One of the strengths I think Way projects into this story is his imagination in crafting this character’s design. Apparently, being the Spider-Totem in this reality involves three distinct components: a human host, a suit of mechanized robot armor, and a sentient spider that seems to connect the two, all into one awesome and formidable unit. It’s an undeniably interesting setup and makes for a good fit into the manga-style sci-fi setting he establishes. The action is well-paced, and there is just enough character development of Peni for you to be curious about what kind of Spider-Person she is. The appearance of Spider-Ham and Last Stand Spider-Man (whose name I acquired from the handheld game “Spider-Man Unlimited,” where he’s a playable character) at the end of the story pack a good bit of humor into the narrative while pulling Peni into the Spider-Verse drama without too much awkwardness. I was particularly impressed with how decisive Peni ended up being when she learned about the scope of the situation. We’re left with an intriguing first look into Peni’s world, with an appropriately timed setup for Spider-Verse in November.
On the less satisfying side of the spectrum, I would say that characterization leaves quite a bit to be desired in this story. I’m not kidding when I say you just get enough exposition about who Peni is to be curious about knowing more–that’s literally it. She’s a school-age, then tween- or teen-age girl whose bonding with the SP//dr suit coincides with her meeting her Aunt May and Uncle Ben–who happen to be scientists running SP//dr. While it makes for an intriguing setup, it also leaves a lot out about who she is. Who was raising her previous to them, if her father wasn’t? How does she feel towards her aunt and uncle? Does she have any friends? Peni is bounced from one action setup to another with such rapidity that, aside from getting that she’s a fearless and decisive wearer of the SP//dr, we just don’t seem to get much else about her. Part of this is the scant length of a single issue comic that Way gets to establish her, but it was something that left me feeling less invested in this character than I otherwise could have been.
I have to say that Jake Wyatt’s artwork in this issue is a great complement to Way’s writing. He crafts a serviceable, vaguely cyber-punk environment that really supports and gives a strong visualization to the world created in this issue. Ian Herring’s color palette helps keep things dynamic and cartoony, reinforcing the manga style of this story.

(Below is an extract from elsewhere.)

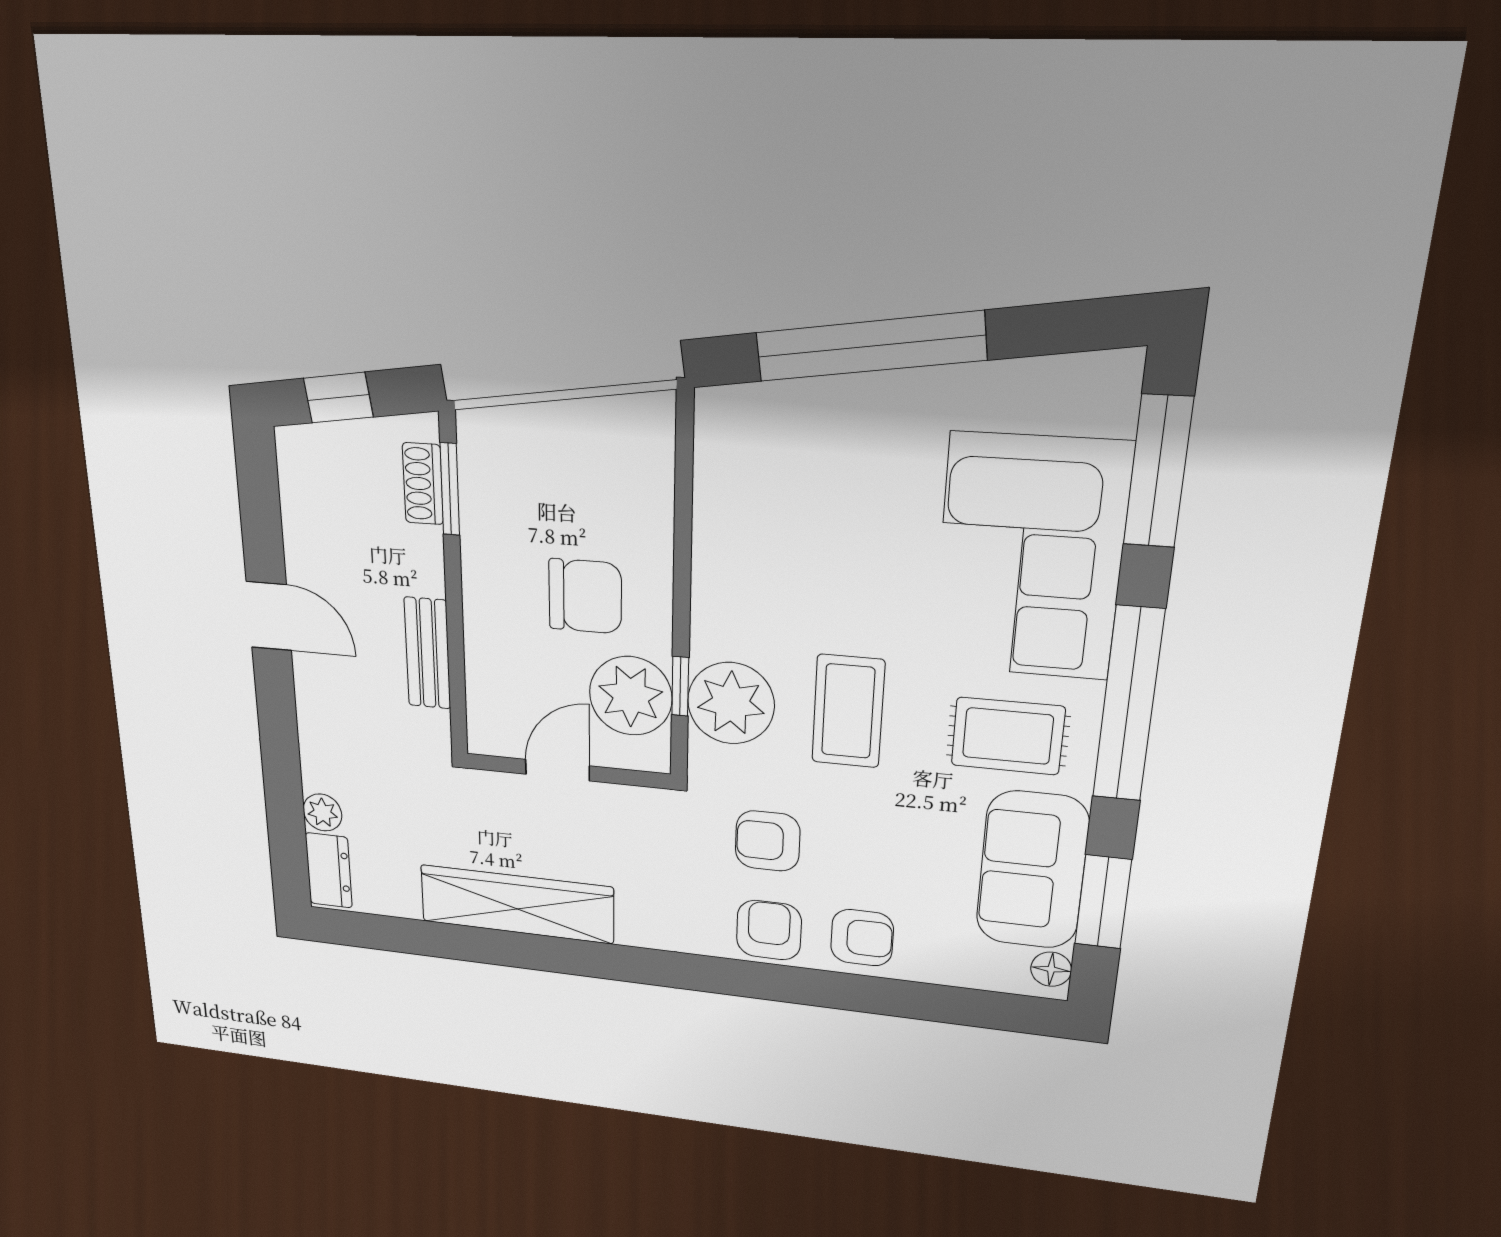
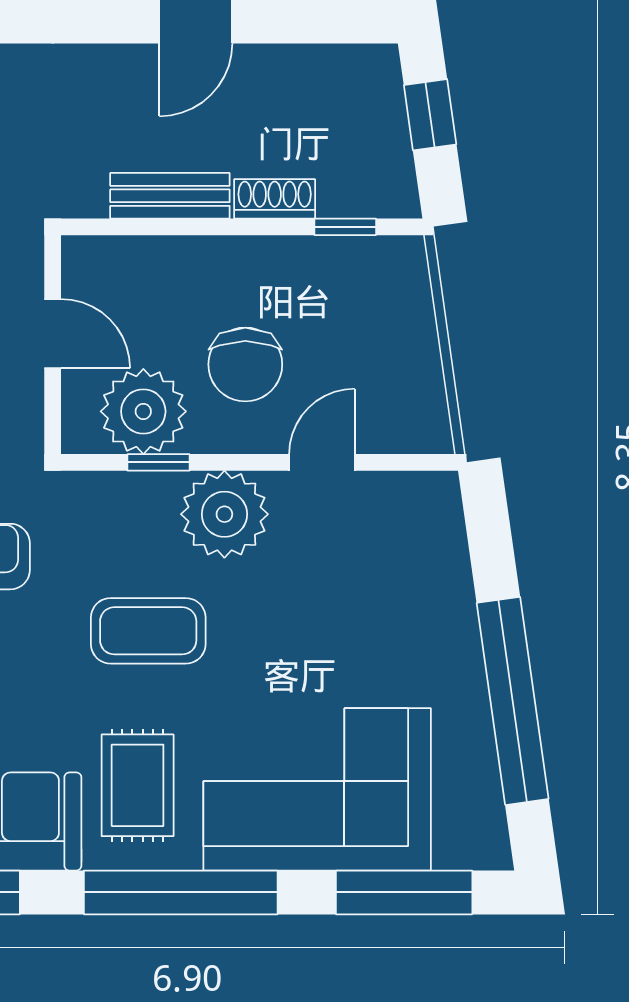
window: (870, 346) -> (513, 701), moved
shoe rack: (423, 484) -> (275, 199), moved
window: (450, 489) -> (345, 227), width x0.67
door: (683, 528) -> (322, 462), added
plant: (731, 703) -> (224, 514), moved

The action scenes are kinetic, and Peni’s facial expressions during stressful or confusing moments are clearly rendered and evocative. Their take on Mysterio in particular is memorable, with his use of floating, gas-emitting orbs and heavy reliance on technology to make himself a threat. The illustrations of how the spider connects Peni with the armor are also noteworthy, as they establish that particular link without it being made explicit by the dialog. While I don’t doubt other visual teams could have done a decent job bringing this script to life, I think Wyatt and Herring combine in a way that serves Way’s story in a way that is particularly appropriate.
It all comes together to make for a Spider-Man story that, while still feeling a bit empty in some key areas, is nevertheless deftly told and paced, with plenty of action and striking visuals. Peni Parker’s world, like many of the others I’ve encountered in this mini-series, is one I’d like to see explored, as I think more thought was put into it than was allowed to be expressed in a mere 21 pages. It makes me both glad that Edge of Spider-Verse exists, however briefly, as well as sad that there’s no consistent arena for these kinds of alternate reality stories. We are, in any case, given an ending that appropriately sets up the forthcoming drama of Spider-Verse while leaving readers with the possibility of seeing Peni as a significant player, come November. It makes for a solid ending to the mini-series, and given what we’ve seen collectively from Edge of Spider-Verse, I’m left with a high level of anticipation and excitement for what’s to come.